The housing and welfare policies of government since 2010 have created a huge increase in homelessness and rough sleeping. To address homelessness requires an integrated approach which must include a rebalancing of the housing market, focused on providing truly affordable homes, and a reversal of the cuts to public health, including here in Surrey which helps tackle alcohol and drug misuse and sexual health and welfare, helping to address some of the other underlying causes of homelessness. The Green Party policies include a number of ways to tackle homelessness and rough sleeping. This includes investing in ‘Housing First’ initiatives, where homeless people with complex needs are moved into a home first instead of expecting them to recover on the streets. We must also reverse damaging cuts to welfare, such as the bedroom tax and the removal of housing benefit to under-21s.
And action is also needed locally, Here on Reigate and Banstead Borough Council, my Green Councillor colleague Steve McKenna put forward a council motion – which was partially accepted by the Conservative council – for a guarantee that the council will treat its affordable housing policy as a minimum standard, and apply it to all public sites. But these targeted measures will not be sufficient unless they sit alongside a clear and well thought out restructuring of UK housing policy and funding:
– Firstly we need to have not so much a general ‘housebuilding target’ but a target for truly affordable homes. This is why the Green’s housing target is to build 100,000 council homes (homes for affordable rent) every year by 2022. Individuals and families are currently locked into living in hostels or having to move across the country because of the lack of council housing. This in turn means that people on the streets cannot get into hostels.
– Secondly, we need to reform renting – for as long as there is a lack of truly affordable social housing places then the biggest cause of homelessness in the UK is the loss of a private rented tenancy. This is reflected here in Reigate and Banstead, where the end of tenancy (including to introduce a hike in rent prices) is the main factor responsible for the rise in those made homeless. We would tackle this by giving tenants protection from no-fault evictions and rent controls to keep their home affordable.
– Finally, this needs a stronger planning framework.
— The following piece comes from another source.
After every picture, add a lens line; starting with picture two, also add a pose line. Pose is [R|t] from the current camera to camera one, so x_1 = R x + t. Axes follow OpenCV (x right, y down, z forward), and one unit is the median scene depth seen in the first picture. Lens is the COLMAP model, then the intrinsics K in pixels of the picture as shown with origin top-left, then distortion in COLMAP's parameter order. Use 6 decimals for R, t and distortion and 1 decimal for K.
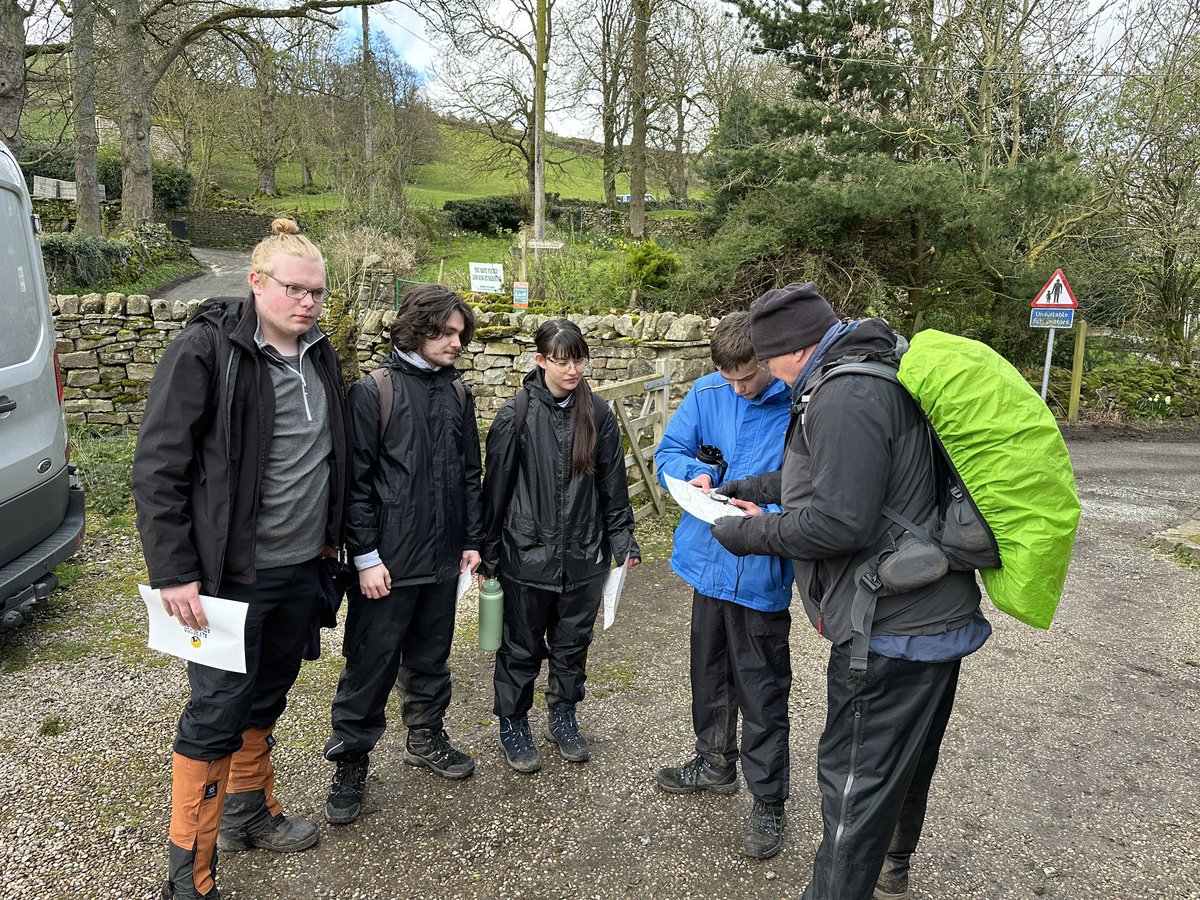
lens RADIAL K [[821.3, 0, 602.5], [0, 821.3, 449.1], [0, 0, 1]] dist [0.005333, -0.001987]
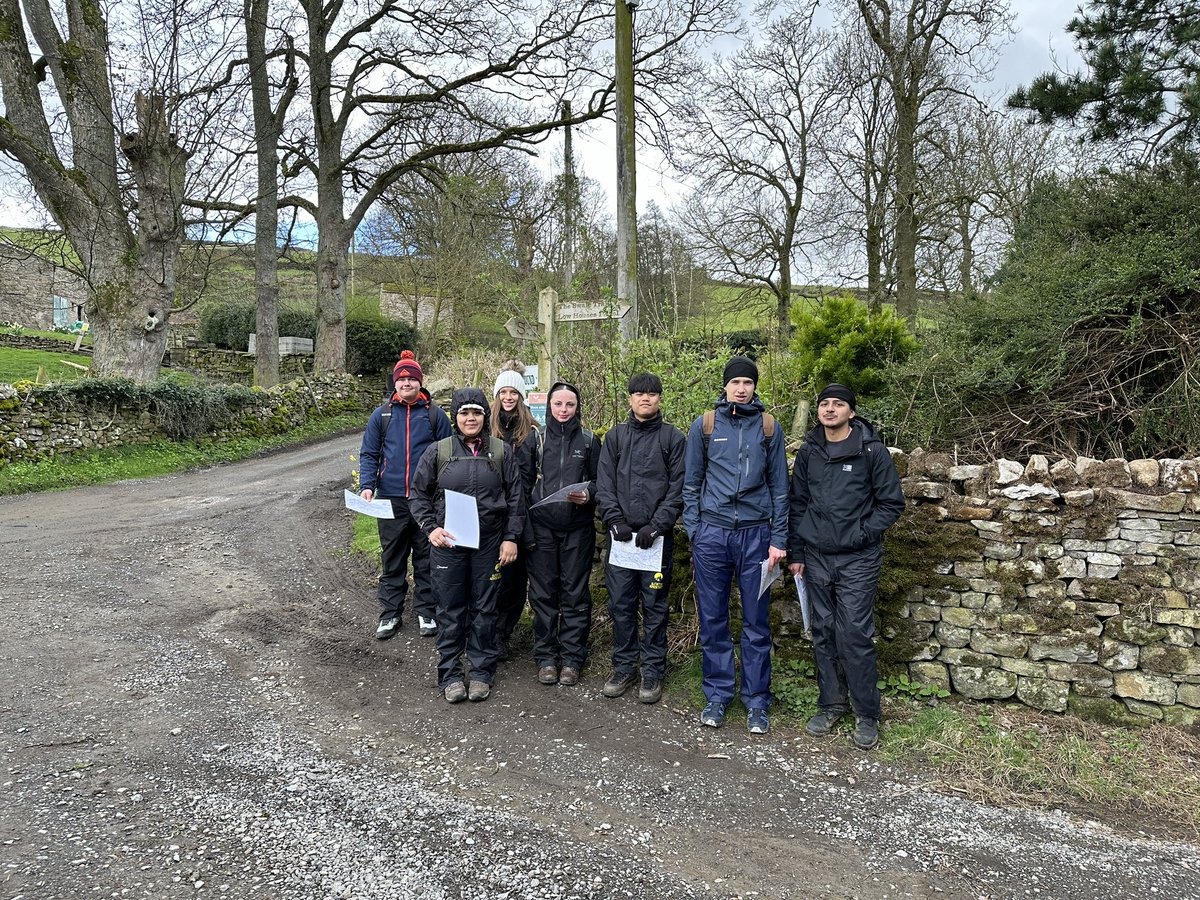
lens RADIAL K [[821.3, 0, 598.2], [0, 821.3, 457.3], [0, 0, 1]] dist [0.005333, -0.001987]
pose [[0.942217, -0.014765, -0.334678, 0.037035], [-0.044165, 0.984834, -0.167784, -0.038682], [0.332080, 0.172870, 0.927275, 0.253538]]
As noted above the Conservative/LibDem government’s reduction of 10,000 pages of planning policy to 52 pages in 2012 and redefinition of affordable as 80% rather than 50% of market rent might sound technical but this frames the problems we have today. The former allows the housing market to support 20% developer profit (as a minimum) before providing any affordable homes and the latter made new so-called affordable homes 60% more expensive overnight and has led to a continual spiralling in housing sale and rent costs. This has devastated living standards for those in private rent more than the last decade of stalled wages for many.
The government has repeatedly made bold promises and then failed to deliver positive changes to UK housing. And while the recent Homelessness Reduction Act will extend from just helping those with a ‘priority need’ to all those made homeless we still need to deal with the root causes – reduced public health provision and a lack of truly affordable homes. Addressing homelessness in the long-term must start with provision of affordable homes, as a right for all – but also requires the integrated social safety net, including public health care, and a commitment to provide these homes on brownfield not countryside and Green Belt sites. It is possible. But changes nationally are crucial if we are to make this happen locally.